1 Prolog

SoniCanvas presents...

.

.

.

an original story from her own hands...

Magister Draco: Remastered

Prolog

Apakah kau percaya sebuah keajaiban bahwa dirimu bisa menjadi bagian sebuah kehidupan yang besar?

Dulunya aku percaya.

Dunia sulap membuatku percaya bahwa aku bisa memberikan kebahagiaan pada semua orang, kemudian memberikan mereka harapan bahwa mereka bisa menjadi bagian kehidupan yang lebih besar.

Dunia sulap itu juga yang kemudian mengenalkanku pada seorang lelaki bernama Sei, seorang tunarungu asal Jepang.

Ketika aku tak sedang dalam jadwal pertemuan dengan orang penting, aku mengisi waktu dengan membut video sulap yang kemudian kubagikan ke media sosial. Di salah satu videoku, dia melayangkan sebuah komentar yang menangkap perhatianku. Komentar itu tertulis, "Bisakah kau membuatku melakukan sulap sepertimu?"

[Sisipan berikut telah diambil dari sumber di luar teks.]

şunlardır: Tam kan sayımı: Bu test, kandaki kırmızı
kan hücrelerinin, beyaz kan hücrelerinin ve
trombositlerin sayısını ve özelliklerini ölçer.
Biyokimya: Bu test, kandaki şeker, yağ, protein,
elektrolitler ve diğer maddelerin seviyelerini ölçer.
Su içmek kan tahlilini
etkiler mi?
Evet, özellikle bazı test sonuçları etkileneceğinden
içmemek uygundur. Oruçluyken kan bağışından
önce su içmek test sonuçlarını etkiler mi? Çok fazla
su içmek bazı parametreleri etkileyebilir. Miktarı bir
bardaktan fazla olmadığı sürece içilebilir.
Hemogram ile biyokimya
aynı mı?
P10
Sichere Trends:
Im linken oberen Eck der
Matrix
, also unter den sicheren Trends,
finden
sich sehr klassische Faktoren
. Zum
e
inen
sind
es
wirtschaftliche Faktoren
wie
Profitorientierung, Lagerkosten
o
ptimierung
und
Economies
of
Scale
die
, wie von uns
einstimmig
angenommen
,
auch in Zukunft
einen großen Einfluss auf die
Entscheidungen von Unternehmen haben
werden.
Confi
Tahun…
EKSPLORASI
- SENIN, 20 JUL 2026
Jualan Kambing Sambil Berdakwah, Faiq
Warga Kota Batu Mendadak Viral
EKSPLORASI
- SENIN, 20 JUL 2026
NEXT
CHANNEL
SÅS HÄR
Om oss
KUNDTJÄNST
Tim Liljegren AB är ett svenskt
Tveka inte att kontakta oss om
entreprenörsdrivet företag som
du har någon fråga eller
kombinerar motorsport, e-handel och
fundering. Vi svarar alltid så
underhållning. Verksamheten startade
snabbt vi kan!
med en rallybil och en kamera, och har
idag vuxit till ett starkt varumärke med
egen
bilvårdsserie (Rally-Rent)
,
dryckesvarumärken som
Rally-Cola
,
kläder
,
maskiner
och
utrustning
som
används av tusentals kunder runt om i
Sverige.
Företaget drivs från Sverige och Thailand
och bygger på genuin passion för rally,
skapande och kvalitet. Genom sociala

Di saat itu, hatiku tergerak. Bukan karena pertanyaan itu membuatku tak tahu harus berbuat apa, tapi karena kenyataan bahwa orang itu telah menaruh harapan padaku.

Di saat itu pula, aku tersadar.

Aku adalah putri tunggal di kerajaan Bellagia. Yang artinya, suatu saat aku akan memerintah negeri ini dan menemukan orang seperti Sei bertanya padaku. Aku masih suka melarikan diri untuk berlatih ilmu beladiri atau mengurung diri untuk melatih trik sulap baru. Aku tak tahu apa diriku siap untuk menghadapi bagian hidup menjadi Ratu, karena pada akhirnya semua hal yang kucintai harus aku tinggalkan demi rasa cinta terhdadap tanah kelahiranku. Aku sudah membayangkan diriku suatu saat menjadi seorang pesulap terkenal, membagikan ilmuku pada orang-orang tak mampu dan memiliki keterbatasan, Memberikan kebahagiaan dan harapan pada banyak orang.

Hingga kemudian kenyataan menamparku dengan keras ketika pintu kamarku dibanting dengan keras.

"Tuan Putri?" Kata seorang pelayan. "Yang Mulia memanggil anda."

Dengan tergesa-gesa, aku berlari menyusuri tangga spiral itu menuju ruang tengah. Disana, seorang wanita paruh baya dengan tiara berhiaskan permata duduk di sebuah sofa coklat mahoni empuk.

"Marie, ayo duduk disini." Dengan senyuman anggun, wanita itu mempersilakan aku duduk di sampingnya. "Ibu punya kabar bagus untukmu."

"Aku juga punya kabar bagus."

"Marie, dengarkan ibu dulu."

Aku menghela napas panjang.

"Baiklah. Ibu duluan."

Ibuku, Ratu kerajaan Bellagia memulai kabarnya.

"Ibu membuat kesepakatan pada seorang pengusaha Arab untuk menurunkan harga pasokan minyak bumi di negeri kita. Pengusaha itu menyetujui permintaan Ibu."

"Wow. Itu kabar yang bagus." Aku menyeruput teh yang disediakan di atas meja untukku dan Ibuku. "Beritaku adalah, kita akan membangun fasilitas ramah difabel dan menggunakan uang dari pengurangan harga minyak untuk memberi lapangan kerja pada orang-orang istimewa itu."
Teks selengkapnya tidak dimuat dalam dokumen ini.